The strategy extends beyond conventional naval power. China has mastered the art of “grey-zone” coercion: pressure tactics deliberately designed to remain below the threshold of war. Instead of deploying destroyers alone, Beijing relies heavily on coast-guard vessels, fishing fleets and maritime militias. Swarms of fishing boats descend upon disputed waters, intimidating rival claimants while providing Beijing plausible deniability.


For smaller Southeast Asian states, the imbalance is stark. Filipino or Vietnamese vessels often find themselves shadowed, blocked or harassed by heavily armed ships of the China Coast Guard. Fishing communities that once operated freely now navigate an increasingly militarised sea.


Beijing’s most audacious manoeuvre, however, has been juridical. China routinely twists the language of UNCLOS to justify claims that the treaty itself plainly undermines. In 2016, the Permanent Court of Arbitration in The Hague delivered a sweeping rebuke, ruling that China’s expansive ‘historic rights’ claims had no legal basis under international law. The tribunal also determined that several contested features in the Spratly Islands were incapable of generating full EEZ entitlements.


China has simply ignored the verdict. Western powers, led by the United States, have attempted to challenge Beijing through Freedom of Navigation Operations (FONOPS), sailing naval vessels through disputed waters to demonstrate that these are international seas, not Chinese lakes. Yet such symbolic missions are sorely limited in efficacy.

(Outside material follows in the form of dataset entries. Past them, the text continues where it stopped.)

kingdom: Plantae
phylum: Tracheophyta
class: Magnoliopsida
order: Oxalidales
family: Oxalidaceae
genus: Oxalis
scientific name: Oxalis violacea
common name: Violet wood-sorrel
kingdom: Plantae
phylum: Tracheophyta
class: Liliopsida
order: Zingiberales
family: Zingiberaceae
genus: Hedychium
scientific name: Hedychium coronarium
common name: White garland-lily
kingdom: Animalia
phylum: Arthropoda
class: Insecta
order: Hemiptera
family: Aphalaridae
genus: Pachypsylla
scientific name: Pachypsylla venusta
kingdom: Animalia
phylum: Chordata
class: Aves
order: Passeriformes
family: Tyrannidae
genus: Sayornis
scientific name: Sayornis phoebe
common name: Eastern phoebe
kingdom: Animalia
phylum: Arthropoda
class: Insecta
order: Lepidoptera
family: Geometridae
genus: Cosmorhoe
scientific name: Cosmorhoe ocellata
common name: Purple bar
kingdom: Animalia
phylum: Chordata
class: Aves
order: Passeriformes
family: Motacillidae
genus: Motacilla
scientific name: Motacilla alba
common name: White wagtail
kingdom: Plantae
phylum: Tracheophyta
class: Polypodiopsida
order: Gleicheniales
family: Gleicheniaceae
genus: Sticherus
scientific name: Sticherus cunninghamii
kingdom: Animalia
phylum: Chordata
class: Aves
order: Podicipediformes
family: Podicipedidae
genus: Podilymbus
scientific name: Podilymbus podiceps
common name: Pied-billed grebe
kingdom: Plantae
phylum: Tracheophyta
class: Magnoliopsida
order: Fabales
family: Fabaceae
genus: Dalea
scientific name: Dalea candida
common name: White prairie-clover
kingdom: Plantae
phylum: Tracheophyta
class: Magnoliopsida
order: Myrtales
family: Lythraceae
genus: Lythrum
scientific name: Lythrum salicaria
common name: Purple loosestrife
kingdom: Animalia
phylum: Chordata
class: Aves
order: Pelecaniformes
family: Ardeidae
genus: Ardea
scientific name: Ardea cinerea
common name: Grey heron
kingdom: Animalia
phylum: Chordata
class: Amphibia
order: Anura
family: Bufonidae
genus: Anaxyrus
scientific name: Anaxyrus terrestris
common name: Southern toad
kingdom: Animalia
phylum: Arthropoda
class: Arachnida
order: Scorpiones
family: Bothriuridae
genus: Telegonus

Many analysts increasingly argue that occasional naval patrols and ritual diplomatic protests are insufficient against a power willing to combine patience, economic leverage and military intimidation. While China’s strategy is cumulative and long-term, the response to it often appears episodic and reactive.


Nor is Washington’s position entirely uncomplicated. America champions UNCLOS while never having ratified the convention itself, a contradiction Beijing has eagerly exploited. Meanwhile, perceptions of declining American resolve, heightened by Middle Eastern entanglements, domestic political polarisation and wavering strategic consistency, have emboldened Chinese assertiveness. The QUAD grouping of India, Japan, Australia and America has yet to evolve into the cohesive strategic bloc many once imagined.


India, too, occupies an increasingly pivotal role in this maritime contest. Though not a claimant in the South China Sea disputes, it has deep stakes in preserving freedom of navigation and resisting any precedent that allows powerful states to unilaterally redefine maritime norms. Beijing’s ambitions no longer stop at the ‘near seas.’ Through ports, infrastructure projects and naval deployments stretching from Gwadar to Djibouti, China is steadily expanding its footprint into the Indian Ocean and the wider Indo-Pacific.


If Beijing succeeds in normalising its expansive interpretation of maritime sovereignty, other revisionist powers may follow suit. The result would not merely be regional instability but the erosion of the very rules underpinning global commerce and navigation.


The South China Sea has thus become a laboratory for a new kind of geopolitical contest being fought through attrition and incremental encroachment. China’s genius lies in understanding that global attention spans are short, democracies divided and institutions slow-moving.


That leaves the international community with an uncomfortable choice. Either it collectively reinforces the legal norms embodied in UNCLOS and the Hague ruling, or it tacitly accepts a world in which might quietly supersedes right.


(The author is a retired naval aviation officer and a defence and geopolitical analyst. Views personal.)